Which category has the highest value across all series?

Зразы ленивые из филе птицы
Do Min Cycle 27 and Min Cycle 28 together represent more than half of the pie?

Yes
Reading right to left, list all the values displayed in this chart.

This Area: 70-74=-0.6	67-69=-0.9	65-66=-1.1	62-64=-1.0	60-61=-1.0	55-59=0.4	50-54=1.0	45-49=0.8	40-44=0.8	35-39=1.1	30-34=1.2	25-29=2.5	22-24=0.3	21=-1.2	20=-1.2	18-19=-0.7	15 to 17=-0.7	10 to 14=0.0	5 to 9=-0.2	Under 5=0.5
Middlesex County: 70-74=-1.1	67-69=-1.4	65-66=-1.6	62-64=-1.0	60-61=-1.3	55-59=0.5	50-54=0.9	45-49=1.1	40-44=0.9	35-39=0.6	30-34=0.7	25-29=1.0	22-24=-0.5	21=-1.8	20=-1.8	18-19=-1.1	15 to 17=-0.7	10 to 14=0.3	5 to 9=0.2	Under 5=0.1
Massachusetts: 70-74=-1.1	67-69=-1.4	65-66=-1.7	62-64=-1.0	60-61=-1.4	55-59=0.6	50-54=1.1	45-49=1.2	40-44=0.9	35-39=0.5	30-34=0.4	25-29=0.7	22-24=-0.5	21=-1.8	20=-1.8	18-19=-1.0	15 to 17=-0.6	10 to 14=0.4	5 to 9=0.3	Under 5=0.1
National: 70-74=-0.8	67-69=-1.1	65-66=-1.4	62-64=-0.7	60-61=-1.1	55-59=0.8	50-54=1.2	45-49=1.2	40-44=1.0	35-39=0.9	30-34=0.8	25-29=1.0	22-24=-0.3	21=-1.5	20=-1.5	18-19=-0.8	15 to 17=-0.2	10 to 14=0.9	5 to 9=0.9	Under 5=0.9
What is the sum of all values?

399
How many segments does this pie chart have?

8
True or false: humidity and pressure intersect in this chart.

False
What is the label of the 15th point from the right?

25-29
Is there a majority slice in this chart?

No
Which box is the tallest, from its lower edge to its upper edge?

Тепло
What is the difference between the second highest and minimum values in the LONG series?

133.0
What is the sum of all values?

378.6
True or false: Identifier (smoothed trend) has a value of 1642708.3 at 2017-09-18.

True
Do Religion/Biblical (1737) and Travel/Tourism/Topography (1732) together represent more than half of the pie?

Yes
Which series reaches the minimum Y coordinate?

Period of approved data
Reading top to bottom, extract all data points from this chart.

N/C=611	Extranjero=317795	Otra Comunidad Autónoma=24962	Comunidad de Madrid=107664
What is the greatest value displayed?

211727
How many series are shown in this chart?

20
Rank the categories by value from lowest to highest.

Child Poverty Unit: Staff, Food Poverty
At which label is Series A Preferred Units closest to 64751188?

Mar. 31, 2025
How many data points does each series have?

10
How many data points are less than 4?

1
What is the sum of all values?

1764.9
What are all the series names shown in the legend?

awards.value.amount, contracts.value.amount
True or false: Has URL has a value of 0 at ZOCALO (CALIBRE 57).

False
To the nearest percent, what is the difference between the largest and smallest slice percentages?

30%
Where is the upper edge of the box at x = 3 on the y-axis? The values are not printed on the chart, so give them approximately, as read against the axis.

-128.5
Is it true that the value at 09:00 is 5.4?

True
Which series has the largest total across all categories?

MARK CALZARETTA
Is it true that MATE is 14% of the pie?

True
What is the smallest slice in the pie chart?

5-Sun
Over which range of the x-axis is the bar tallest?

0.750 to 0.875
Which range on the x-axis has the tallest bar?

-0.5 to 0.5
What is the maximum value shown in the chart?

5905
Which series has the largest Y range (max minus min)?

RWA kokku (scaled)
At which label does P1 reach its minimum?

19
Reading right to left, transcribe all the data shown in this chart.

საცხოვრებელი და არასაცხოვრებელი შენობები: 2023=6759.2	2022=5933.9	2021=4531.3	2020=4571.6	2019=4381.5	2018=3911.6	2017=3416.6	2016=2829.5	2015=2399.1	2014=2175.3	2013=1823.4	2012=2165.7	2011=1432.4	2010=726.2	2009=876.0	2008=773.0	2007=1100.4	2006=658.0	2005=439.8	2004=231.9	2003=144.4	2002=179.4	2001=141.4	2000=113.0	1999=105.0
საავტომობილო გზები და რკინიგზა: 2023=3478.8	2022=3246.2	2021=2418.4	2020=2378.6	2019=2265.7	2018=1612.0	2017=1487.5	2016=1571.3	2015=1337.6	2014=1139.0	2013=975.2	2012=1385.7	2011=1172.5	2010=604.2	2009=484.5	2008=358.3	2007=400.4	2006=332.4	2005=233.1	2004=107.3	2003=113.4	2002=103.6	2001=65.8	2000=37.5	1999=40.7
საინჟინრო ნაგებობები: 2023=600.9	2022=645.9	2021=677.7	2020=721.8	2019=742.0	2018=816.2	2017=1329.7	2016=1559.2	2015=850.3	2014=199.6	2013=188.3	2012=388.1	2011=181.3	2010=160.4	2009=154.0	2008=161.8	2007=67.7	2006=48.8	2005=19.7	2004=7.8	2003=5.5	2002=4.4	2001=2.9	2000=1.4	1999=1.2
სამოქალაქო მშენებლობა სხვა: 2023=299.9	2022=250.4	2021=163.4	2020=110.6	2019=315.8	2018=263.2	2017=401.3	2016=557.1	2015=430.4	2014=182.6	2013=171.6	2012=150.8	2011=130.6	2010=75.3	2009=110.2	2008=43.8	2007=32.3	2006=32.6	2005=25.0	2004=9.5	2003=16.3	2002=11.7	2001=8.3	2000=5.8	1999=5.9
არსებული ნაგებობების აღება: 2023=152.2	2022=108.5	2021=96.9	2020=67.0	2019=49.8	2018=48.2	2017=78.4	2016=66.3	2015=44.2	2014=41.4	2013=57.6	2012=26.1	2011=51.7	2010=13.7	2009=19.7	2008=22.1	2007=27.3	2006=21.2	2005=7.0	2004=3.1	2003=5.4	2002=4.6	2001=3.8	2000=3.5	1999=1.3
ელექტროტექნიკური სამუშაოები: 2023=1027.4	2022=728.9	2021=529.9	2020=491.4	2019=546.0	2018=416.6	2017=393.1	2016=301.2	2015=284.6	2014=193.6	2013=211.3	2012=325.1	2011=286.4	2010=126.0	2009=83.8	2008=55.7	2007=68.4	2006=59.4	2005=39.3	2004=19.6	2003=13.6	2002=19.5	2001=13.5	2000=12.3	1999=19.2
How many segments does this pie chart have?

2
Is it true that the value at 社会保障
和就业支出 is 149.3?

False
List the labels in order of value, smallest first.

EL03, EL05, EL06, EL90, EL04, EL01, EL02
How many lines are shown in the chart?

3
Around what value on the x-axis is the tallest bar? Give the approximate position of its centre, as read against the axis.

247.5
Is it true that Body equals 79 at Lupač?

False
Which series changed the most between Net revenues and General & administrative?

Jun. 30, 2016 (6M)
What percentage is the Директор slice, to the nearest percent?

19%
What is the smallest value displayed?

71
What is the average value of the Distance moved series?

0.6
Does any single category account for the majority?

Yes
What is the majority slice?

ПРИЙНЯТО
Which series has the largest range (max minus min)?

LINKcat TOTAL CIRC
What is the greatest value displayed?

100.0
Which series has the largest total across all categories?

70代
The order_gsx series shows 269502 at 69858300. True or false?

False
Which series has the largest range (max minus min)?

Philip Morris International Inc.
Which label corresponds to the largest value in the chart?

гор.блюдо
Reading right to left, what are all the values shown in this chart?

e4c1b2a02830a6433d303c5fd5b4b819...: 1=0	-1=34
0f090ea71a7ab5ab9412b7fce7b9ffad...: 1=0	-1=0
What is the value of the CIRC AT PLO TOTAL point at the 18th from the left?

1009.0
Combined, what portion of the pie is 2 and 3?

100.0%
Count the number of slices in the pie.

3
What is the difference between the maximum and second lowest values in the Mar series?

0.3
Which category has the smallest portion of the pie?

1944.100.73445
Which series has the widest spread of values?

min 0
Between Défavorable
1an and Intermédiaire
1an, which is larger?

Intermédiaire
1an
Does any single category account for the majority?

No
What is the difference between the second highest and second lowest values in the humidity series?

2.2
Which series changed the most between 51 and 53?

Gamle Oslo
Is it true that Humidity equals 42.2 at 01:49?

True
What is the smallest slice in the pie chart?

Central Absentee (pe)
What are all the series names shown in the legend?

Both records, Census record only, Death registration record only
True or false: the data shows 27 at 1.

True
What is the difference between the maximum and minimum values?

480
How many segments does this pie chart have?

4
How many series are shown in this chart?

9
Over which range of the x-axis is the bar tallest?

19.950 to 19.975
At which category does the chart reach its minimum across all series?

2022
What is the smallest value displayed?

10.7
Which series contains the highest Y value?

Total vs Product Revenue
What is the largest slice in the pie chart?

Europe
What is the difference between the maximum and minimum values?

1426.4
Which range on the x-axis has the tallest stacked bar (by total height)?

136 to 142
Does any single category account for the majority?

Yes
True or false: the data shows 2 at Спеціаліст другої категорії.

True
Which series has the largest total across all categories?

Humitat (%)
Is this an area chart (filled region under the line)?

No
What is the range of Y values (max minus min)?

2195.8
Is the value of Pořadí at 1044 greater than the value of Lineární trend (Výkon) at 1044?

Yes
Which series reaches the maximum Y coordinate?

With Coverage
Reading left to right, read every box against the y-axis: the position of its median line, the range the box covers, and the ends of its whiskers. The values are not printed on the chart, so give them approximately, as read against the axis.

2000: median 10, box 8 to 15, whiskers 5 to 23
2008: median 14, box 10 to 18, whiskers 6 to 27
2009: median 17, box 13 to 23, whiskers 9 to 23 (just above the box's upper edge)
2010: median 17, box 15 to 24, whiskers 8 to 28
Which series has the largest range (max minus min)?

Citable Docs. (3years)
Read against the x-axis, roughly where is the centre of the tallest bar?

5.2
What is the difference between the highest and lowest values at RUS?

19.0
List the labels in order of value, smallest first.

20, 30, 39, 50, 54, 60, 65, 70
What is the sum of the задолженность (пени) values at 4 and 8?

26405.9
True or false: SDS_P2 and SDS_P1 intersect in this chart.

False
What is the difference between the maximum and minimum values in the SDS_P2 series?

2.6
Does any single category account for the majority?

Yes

# # # #

▶ **Exercise**: Transcribe the rows word for word, from the first line of the rows through the line that contains "Reading right to left, list", inclusive.

▶ **Solution**:
Which category has the highest value across all series?

Зразы ленивые из филе птицы
Do Min Cycle 27 and Min Cycle 28 together represent more than half of the pie?

Yes
Reading right to left, list all the values displayed in this chart.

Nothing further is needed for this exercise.